On Franz Kafka's The Metamorphosis-
"These were mysterious books whose dangerous precipices were not only different from but often contrary to everything I had known until then. It was not necessary to demonstrate facts: it was enough for the author to have written something for it to be true, with no proof other than the power of his talent and the authority of his voice. It was Scheherazade all over again, not in her millenary world where everything was possible but in another irreparable world where everything had already been lost." (pg 247-48)

Praise for Marquez's story published in El Espectador-
"In the imagination everything can happen, but knowing how to show with naturalness, simplicity, and without fuss the pearl produced there is not something that all twenty-year-old boys just beginning their relationship with letters can accomplish." (pg 251)

On his failed attempt at crime reporting at El Espectador-
"...crime reporting, so well established among readers, was a difficult specialization that required a certain kind of character and an impregnable heart. I never attempted it again." (pg 436)

It is not hard to imagine Marquez failing at crime reporting. This master storyteller is a softie. The one quality to me that stands out in his writings is the unmistakable humanity, the heart, and the feeling.

So much is written about the device of magic realism he employs in his works. I think it is the grace and intensity in every sentence that he writes that makes it possible for him to effortlessly blend the everyday stuff with the miraculous.

In his Nobel Prize acceptance speech Marquez sought to draw attention to the significance of his writing as something more than merely its literary expression.
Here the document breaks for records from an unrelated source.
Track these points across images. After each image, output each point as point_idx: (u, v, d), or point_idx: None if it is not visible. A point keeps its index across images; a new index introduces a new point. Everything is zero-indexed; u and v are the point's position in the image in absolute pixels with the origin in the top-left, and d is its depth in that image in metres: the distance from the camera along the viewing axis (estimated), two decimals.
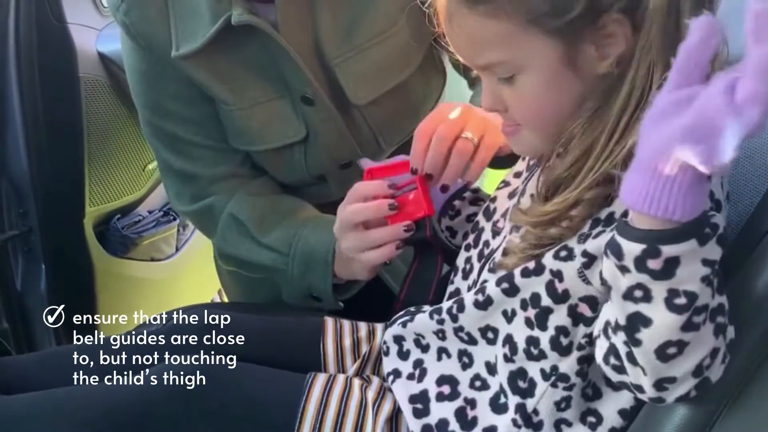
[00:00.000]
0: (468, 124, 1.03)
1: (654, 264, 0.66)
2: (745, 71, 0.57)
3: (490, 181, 1.40)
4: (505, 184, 1.03)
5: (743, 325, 0.74)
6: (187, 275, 1.90)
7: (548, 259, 0.83)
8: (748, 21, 0.56)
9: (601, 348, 0.76)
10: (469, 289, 0.97)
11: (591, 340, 0.82)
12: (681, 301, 0.66)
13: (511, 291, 0.86)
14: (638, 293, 0.68)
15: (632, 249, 0.66)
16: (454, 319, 0.93)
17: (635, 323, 0.69)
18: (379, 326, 1.12)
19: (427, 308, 1.00)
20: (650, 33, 0.76)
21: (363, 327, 1.13)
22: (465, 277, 1.01)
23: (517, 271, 0.85)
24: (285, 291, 1.24)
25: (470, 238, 1.03)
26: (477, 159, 1.04)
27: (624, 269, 0.68)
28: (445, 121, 1.04)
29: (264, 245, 1.22)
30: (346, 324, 1.13)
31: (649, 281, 0.67)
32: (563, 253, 0.81)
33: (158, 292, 1.83)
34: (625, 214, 0.69)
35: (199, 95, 1.22)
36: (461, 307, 0.92)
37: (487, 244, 0.99)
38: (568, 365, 0.85)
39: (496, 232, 0.97)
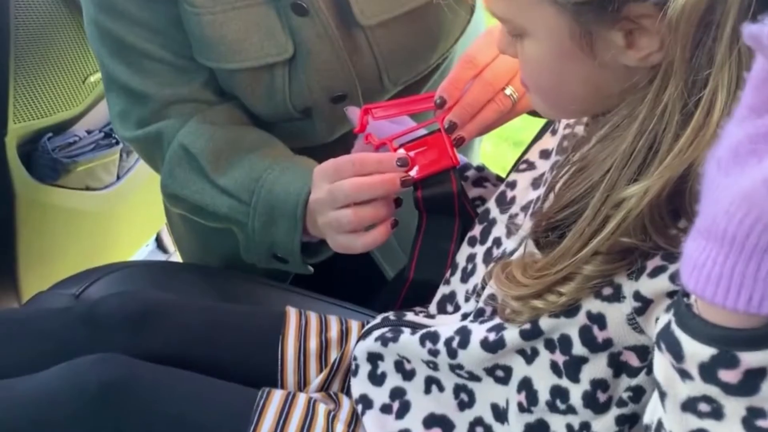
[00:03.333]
0: (518, 75, 0.83)
1: (729, 376, 0.47)
2: None
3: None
4: (528, 165, 0.82)
5: None
6: (127, 209, 1.67)
7: (585, 299, 0.64)
8: None
9: None
10: (468, 298, 0.79)
11: (636, 395, 0.66)
12: (766, 423, 0.48)
13: (533, 334, 0.68)
14: (704, 407, 0.49)
15: (697, 351, 0.48)
16: (453, 354, 0.74)
17: None
18: (354, 325, 0.91)
19: (418, 320, 0.80)
20: (674, 41, 0.56)
21: (334, 325, 0.92)
22: (464, 279, 0.81)
23: None
24: (243, 247, 1.03)
25: (476, 230, 0.83)
26: (500, 120, 0.89)
27: (684, 374, 0.49)
28: (497, 61, 0.86)
29: (219, 187, 1.00)
30: (313, 318, 0.92)
31: (721, 395, 0.48)
32: (607, 291, 0.63)
33: (92, 227, 1.61)
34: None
35: None
36: (464, 343, 0.73)
37: (498, 242, 0.79)
38: (603, 425, 0.67)
39: (511, 230, 0.77)
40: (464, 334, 0.73)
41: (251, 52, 0.99)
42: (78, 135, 1.54)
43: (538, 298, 0.65)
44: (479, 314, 0.75)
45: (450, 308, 0.83)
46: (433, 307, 0.85)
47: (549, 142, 0.82)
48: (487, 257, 0.80)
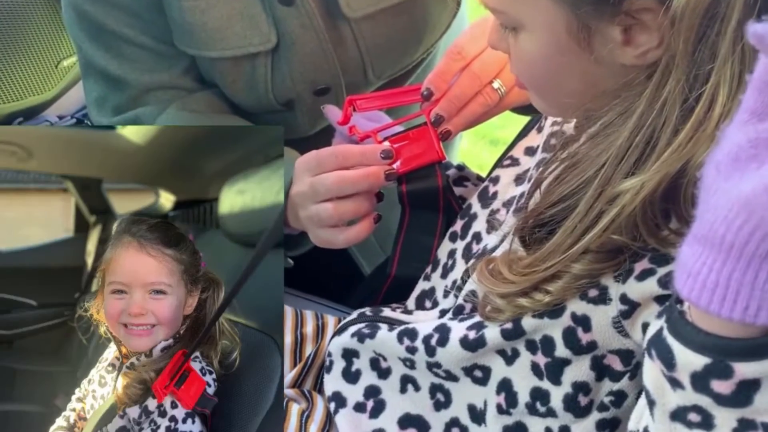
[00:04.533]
0: (506, 68, 0.83)
1: (722, 387, 0.46)
2: None
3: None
4: (512, 161, 0.82)
5: None
6: None
7: (570, 300, 0.63)
8: None
9: None
10: (447, 294, 0.78)
11: (618, 399, 0.66)
12: None
13: (515, 334, 0.67)
14: (694, 417, 0.48)
15: (690, 361, 0.47)
16: (431, 352, 0.72)
17: None
18: (330, 320, 0.91)
19: (395, 316, 0.79)
20: (677, 34, 0.55)
21: (310, 320, 0.91)
22: (444, 275, 0.81)
23: None
24: None
25: (457, 225, 0.82)
26: (487, 114, 0.86)
27: (675, 383, 0.48)
28: (486, 54, 0.83)
29: None
30: (289, 313, 0.91)
31: (712, 406, 0.47)
32: (593, 293, 0.62)
33: None
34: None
35: None
36: (443, 341, 0.71)
37: (478, 238, 0.78)
38: (583, 429, 0.67)
39: (493, 225, 0.77)
40: (443, 332, 0.72)
41: (233, 41, 0.97)
42: (49, 120, 1.51)
43: (524, 296, 0.63)
44: (458, 311, 0.74)
45: (428, 304, 0.81)
46: (411, 303, 0.83)
47: (535, 139, 0.81)
48: (467, 253, 0.79)
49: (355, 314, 0.83)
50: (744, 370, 0.45)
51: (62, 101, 1.52)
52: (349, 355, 0.79)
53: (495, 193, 0.80)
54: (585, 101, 0.65)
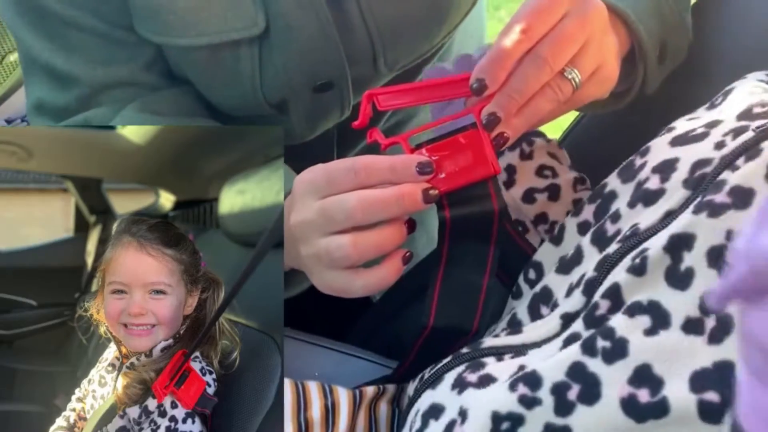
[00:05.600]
0: (588, 48, 0.64)
1: None
2: None
3: None
4: (667, 130, 0.65)
5: None
6: None
7: None
8: None
9: None
10: (570, 291, 0.59)
11: None
12: None
13: (722, 407, 0.45)
14: None
15: None
16: (564, 409, 0.50)
17: None
18: (343, 396, 0.67)
19: (501, 342, 0.60)
20: None
21: (316, 398, 0.66)
22: (565, 269, 0.62)
23: None
24: None
25: (586, 212, 0.65)
26: (555, 112, 0.67)
27: None
28: (557, 32, 0.63)
29: None
30: (288, 390, 0.67)
31: None
32: None
33: None
34: None
35: None
36: (590, 396, 0.49)
37: (615, 216, 0.60)
38: None
39: (646, 198, 0.59)
40: (586, 380, 0.49)
41: (210, 25, 0.79)
42: None
43: None
44: (591, 313, 0.54)
45: (545, 310, 0.62)
46: (523, 315, 0.64)
47: (702, 113, 0.67)
48: (599, 237, 0.60)
49: (449, 358, 0.62)
50: None
51: (11, 101, 1.38)
52: (431, 413, 0.57)
53: (643, 164, 0.61)
54: None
Here is what he said in that speech-
"I dare to think that it is this outsized reality, and not just its literary expression, that has deserved the attention of the Swedish Academy of Letters. A reality not of paper, but one that lives within us and determines each instant of our countless daily deaths, and that nourishes a source of insatiable creativity, full of sorrow and beauty, of which this roving and nostalgic Colombian is but one cipher more, singled out by fortune. Poets and beggars, musicians and prophets, warriors and scoundrels, all creatures of that unbridled reality, we have had to ask but little of imagination, for our crucial problem has been a lack of conventional means to render our lives believable. This, my friends, is the crux of our solitude."